The Great Sacto Backyard Campout

Backyard Camping

The tent is ready for backyard camping!

As a followup to the post about the Great American Backyard Campout on June 25th, I thought I’d share the great backyard camping experience I had with my son this past weekend… I’ve been looking forward to this pretty much since my son was born, but mostly this last year now that he’s old enough to really enjoy the experience.

Here are a couple of lists that may help you with your backyard camping experience. Keep in mind that these were made with a 3 or 4 year old in mind and will likely change depending on the number of people involved and their ages.

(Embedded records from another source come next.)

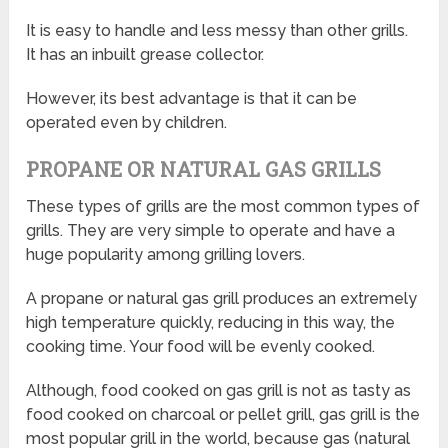
It is easy to handle and less messy than other grills.
It has an inbuilt grease collector.
However, its best advantage is that it can be
operated even by children.
PROPANE OR NATURAL GAS GRILLS
These types of grills are the most common types of
grills. They are very simple to operate and have a
huge popularity among grilling lovers.
A propane or natural gas grill produces an extremely
high temperature quickly, reducing in this way, the
cooking time. Your food will be evenly cooked.
Although, food cooked on gas grill is not as tasty as
food cooked on charcoal or pellet grill, gas grill is the
most popular grill in the world, because gas (natural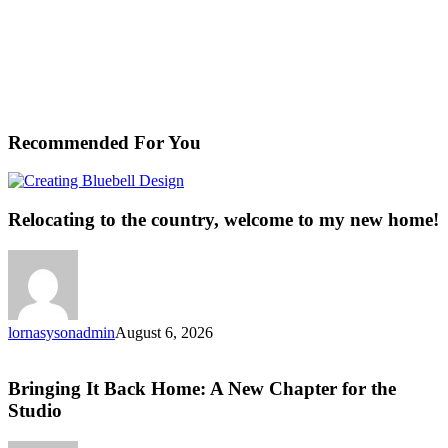
Recommended For You
Relocating
to
the
Relocating to the country, welcome to my new home!
country,
welcome
to
my
new
home!
lornasysonadmin
August 6, 2026
Bringing
It
Back
Bringing It Back Home: A New Chapter for the
Home:
Studio
A
New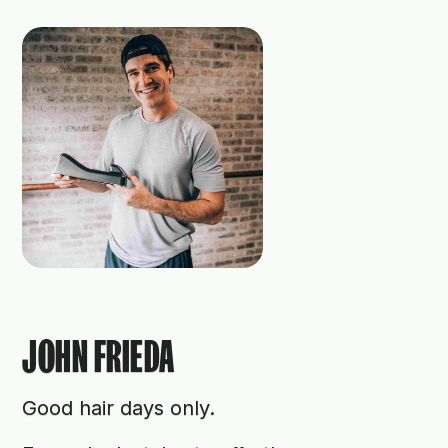
JOHN FRIEDA
Good hair days only.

  • Tent, sleeping bags & pillows
  • Light/lantern
  • Fire pit & wood (check local laws)
  • Cooler or ice chest for food & drinks
  • Hot dogs, buns & condiments
  • Smores: graham crackers, chocolate & marshmallows
  • Things to keep the kid(s) busy!

Fun things to do:

  • Be a botanist – collect leaves from at least 10 different plants. (Optional: explain species & create a scrap book)
  • Have a scavenger hunt – search the yard for things you’ll need (sticks for marshmallows, food, etc.) or other prizes your child will enjoy
  • Be an astronomer – identify constellations and planets. (the Google Sky Map app for your smart phone is helpful, but you may prefer to go gadget-free)
  • Tell stories (save the ghost stories for the older kids)
Marshmallows for Smores!

Marshmallows for Smores!

Things to remember:

  • Kids may need more layers to stay warm at night
  • Respect your neighbors and be quiet during later hours
  • Check local laws regarding outdoor fires
  • Give yourself plenty of time to recover (that soft grass isn’t that soft after a night’s sleep)

So, what did I take away from this experience? I can’t wait to do it again! The best thing I did was plan this out in advance, so everything went smoothly. That’s not always possible with a young child and an exciting new experience. It’s also great practice for when it’s time to go on a real camping trip. The kids will be more familiar and less anxious about sleeping outdoors and being away from their creature comforts.